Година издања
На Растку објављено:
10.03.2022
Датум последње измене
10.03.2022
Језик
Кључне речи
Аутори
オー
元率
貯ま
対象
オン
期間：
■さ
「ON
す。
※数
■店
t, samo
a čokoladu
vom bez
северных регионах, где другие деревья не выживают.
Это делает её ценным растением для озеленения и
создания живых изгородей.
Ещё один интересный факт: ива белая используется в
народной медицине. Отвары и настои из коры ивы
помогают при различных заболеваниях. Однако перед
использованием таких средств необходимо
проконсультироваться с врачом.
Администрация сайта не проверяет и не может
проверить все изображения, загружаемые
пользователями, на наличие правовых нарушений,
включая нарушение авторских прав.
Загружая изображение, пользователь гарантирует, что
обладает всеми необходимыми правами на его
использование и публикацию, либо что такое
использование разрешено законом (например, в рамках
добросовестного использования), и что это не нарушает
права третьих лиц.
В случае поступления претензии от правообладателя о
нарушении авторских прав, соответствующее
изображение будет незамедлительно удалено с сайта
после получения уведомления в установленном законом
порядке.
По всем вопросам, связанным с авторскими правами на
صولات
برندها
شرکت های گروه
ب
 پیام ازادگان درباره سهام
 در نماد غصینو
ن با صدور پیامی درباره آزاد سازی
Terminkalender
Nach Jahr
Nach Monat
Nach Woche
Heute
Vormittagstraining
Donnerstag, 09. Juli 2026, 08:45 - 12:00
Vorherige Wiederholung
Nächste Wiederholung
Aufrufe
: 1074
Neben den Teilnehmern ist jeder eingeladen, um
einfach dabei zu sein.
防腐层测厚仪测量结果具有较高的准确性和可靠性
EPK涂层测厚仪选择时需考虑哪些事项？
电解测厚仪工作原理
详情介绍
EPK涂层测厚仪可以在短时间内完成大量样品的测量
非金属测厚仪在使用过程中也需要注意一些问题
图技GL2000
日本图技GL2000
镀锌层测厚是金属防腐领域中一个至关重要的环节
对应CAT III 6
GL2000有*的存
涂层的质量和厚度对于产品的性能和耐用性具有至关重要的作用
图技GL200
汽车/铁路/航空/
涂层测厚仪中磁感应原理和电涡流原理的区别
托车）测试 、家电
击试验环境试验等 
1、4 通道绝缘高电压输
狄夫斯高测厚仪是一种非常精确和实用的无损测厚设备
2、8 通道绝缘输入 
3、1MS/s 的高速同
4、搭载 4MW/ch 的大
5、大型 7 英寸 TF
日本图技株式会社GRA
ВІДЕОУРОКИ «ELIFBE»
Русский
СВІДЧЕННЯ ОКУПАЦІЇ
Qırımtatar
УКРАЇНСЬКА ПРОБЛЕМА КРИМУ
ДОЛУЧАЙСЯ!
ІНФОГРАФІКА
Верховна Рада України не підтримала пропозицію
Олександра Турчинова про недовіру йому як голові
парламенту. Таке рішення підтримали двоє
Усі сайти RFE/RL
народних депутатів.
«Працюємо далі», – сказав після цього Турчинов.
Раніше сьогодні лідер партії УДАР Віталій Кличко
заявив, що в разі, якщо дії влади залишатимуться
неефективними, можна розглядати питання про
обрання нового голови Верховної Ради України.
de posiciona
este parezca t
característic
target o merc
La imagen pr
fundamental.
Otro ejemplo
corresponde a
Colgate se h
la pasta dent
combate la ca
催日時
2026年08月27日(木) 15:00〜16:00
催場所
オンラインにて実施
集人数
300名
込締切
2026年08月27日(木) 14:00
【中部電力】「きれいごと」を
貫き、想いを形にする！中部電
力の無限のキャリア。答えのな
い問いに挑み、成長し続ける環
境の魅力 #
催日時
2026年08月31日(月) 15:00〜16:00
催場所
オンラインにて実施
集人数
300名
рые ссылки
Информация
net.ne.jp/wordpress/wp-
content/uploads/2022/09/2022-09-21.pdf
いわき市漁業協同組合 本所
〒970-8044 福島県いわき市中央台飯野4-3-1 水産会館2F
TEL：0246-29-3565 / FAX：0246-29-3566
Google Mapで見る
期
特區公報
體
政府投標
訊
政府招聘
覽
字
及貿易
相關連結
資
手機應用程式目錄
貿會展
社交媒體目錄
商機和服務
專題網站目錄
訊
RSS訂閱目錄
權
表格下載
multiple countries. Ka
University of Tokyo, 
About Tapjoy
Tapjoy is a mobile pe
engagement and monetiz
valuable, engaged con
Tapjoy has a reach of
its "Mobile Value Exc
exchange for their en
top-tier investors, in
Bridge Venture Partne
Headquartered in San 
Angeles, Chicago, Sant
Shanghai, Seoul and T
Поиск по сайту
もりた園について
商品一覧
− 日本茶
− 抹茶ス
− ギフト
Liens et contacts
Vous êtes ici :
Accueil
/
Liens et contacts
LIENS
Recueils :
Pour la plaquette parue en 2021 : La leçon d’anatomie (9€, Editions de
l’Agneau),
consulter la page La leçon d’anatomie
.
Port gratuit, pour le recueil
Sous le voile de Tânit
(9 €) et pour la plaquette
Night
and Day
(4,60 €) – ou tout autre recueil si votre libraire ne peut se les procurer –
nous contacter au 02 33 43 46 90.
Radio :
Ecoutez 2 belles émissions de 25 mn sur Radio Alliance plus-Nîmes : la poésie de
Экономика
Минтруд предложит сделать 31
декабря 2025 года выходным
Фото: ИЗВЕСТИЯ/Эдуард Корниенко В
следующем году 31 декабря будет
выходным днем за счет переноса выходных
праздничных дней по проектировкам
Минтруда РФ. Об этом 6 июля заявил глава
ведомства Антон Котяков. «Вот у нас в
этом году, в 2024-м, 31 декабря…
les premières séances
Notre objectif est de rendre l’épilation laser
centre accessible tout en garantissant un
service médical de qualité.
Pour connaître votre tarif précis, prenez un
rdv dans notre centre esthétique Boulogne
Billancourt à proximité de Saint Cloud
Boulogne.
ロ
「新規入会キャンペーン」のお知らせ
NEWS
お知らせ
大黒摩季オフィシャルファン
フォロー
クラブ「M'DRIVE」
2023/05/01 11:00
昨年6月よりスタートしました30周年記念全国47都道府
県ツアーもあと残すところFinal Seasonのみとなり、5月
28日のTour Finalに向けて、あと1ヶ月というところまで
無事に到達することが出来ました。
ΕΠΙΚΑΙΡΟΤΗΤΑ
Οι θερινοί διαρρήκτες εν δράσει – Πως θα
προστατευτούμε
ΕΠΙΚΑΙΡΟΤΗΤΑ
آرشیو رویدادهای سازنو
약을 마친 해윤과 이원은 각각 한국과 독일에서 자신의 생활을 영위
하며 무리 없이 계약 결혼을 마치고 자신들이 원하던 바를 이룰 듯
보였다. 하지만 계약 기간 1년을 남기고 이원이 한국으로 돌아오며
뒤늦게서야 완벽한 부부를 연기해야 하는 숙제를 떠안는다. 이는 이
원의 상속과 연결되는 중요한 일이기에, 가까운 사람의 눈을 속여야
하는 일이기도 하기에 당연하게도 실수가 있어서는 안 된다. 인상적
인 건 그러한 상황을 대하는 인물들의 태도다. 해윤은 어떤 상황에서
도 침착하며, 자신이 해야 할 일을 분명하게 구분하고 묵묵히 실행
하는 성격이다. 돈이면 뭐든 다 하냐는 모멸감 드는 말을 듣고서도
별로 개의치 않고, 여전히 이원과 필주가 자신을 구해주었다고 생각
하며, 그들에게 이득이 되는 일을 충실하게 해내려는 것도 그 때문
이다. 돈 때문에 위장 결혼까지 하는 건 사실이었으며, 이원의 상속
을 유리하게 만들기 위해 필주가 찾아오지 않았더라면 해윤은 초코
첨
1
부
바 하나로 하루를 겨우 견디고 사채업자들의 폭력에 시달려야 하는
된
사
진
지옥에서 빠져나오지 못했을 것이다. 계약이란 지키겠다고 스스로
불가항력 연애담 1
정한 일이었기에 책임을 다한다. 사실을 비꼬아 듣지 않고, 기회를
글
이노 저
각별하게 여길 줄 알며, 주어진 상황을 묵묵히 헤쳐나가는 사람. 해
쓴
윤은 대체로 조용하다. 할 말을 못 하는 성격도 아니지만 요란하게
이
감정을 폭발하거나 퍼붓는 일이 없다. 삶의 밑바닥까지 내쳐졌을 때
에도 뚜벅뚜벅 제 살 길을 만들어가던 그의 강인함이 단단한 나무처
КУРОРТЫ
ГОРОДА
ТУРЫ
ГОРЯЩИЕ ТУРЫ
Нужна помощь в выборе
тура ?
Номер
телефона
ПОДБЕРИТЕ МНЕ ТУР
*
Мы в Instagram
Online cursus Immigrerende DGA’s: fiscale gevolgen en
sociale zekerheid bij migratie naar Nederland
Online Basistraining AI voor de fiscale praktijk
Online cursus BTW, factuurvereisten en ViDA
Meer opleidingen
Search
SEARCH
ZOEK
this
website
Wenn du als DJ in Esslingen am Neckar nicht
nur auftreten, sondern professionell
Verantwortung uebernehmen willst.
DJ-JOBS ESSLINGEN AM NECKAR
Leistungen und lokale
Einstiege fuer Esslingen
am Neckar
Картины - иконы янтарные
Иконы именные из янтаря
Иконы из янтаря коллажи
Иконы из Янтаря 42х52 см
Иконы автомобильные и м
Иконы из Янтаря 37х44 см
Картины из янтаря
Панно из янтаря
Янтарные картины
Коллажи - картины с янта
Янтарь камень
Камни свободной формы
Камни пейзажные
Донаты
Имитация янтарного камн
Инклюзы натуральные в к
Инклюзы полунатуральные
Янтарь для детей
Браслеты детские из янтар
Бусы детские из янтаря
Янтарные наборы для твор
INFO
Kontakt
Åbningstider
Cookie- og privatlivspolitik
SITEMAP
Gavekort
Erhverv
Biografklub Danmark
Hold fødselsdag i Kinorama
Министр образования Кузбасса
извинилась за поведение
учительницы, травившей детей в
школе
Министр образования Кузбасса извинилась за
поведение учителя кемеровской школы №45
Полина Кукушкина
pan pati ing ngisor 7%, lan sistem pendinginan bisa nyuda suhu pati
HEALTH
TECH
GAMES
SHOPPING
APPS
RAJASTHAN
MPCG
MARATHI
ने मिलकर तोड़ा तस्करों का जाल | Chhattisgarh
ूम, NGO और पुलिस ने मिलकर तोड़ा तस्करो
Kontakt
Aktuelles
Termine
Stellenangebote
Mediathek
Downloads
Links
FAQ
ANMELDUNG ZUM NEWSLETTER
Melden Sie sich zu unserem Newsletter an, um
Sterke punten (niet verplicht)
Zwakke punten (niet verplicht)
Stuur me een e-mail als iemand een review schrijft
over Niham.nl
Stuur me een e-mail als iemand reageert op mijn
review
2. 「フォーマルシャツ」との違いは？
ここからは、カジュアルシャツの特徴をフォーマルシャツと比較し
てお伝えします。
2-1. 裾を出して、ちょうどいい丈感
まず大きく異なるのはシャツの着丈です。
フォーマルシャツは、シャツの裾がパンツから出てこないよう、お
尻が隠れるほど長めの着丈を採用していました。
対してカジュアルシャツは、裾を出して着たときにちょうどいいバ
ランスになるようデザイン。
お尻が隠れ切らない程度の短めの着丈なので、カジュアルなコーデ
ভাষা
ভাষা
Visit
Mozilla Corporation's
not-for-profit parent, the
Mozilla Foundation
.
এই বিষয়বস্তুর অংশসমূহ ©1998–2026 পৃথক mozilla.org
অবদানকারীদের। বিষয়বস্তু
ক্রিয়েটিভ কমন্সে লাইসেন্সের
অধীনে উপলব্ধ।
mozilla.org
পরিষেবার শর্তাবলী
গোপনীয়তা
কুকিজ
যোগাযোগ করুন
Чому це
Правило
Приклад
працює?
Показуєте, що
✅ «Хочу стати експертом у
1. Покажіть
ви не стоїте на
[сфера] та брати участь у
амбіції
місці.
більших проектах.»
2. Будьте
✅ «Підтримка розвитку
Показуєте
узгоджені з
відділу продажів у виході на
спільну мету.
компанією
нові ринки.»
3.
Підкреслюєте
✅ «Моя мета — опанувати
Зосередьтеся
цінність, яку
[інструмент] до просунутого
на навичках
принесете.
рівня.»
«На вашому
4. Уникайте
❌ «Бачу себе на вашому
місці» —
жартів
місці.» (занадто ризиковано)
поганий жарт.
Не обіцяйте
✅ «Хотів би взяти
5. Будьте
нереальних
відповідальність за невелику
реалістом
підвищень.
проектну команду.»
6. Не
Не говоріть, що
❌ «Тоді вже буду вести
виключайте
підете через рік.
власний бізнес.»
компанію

• **Instruction**
Put the lines of the records, starting at the first line and ending at the line that contains "права третьих лиц.", into a Markdown table with the columns Row and Text. Give each line its own numbered row and leave out blank lines.

• **Response below**
| Row | Text |
|---|---|
| 1 | Година издања |
| 2 | На Растку објављено: |
| 3 | 10.03.2022 |
| 4 | Датум последње измене |
| 5 | 10.03.2022 |
| 6 | Језик |
| 7 | Кључне речи |
| 8 | Аутори |
| 9 | オー |
| 10 | 元率 |
| 11 | 貯ま |
| 12 | 対象 |
| 13 | オン |
| 14 | 期間： |
| 15 | ■さ |
| 16 | 「ON |
| 17 | す。 |
| 18 | ※数 |
| 19 | ■店 |
| 20 | t, samo |
| 21 | a čokoladu |
| 22 | vom bez |
| 23 | северных регионах, где другие деревья не выживают. |
| 24 | Это делает её ценным растением для озеленения и |
| 25 | создания живых изгородей. |
| 26 | Ещё один интересный факт: ива белая используется в |
| 27 | народной медицине. Отвары и настои из коры ивы |
| 28 | помогают при различных заболеваниях. Однако перед |
| 29 | использованием таких средств необходимо |
| 30 | проконсультироваться с врачом. |
| 31 | Администрация сайта не проверяет и не может |
| 32 | проверить все изображения, загружаемые |
| 33 | пользователями, на наличие правовых нарушений, |
| 34 | включая нарушение авторских прав. |
| 35 | Загружая изображение, пользователь гарантирует, что |
| 36 | обладает всеми необходимыми правами на его |
| 37 | использование и публикацию, либо что такое |
| 38 | использование разрешено законом (например, в рамках |
| 39 | добросовестного использования), и что это не нарушает |
| 40 | права третьих лиц. |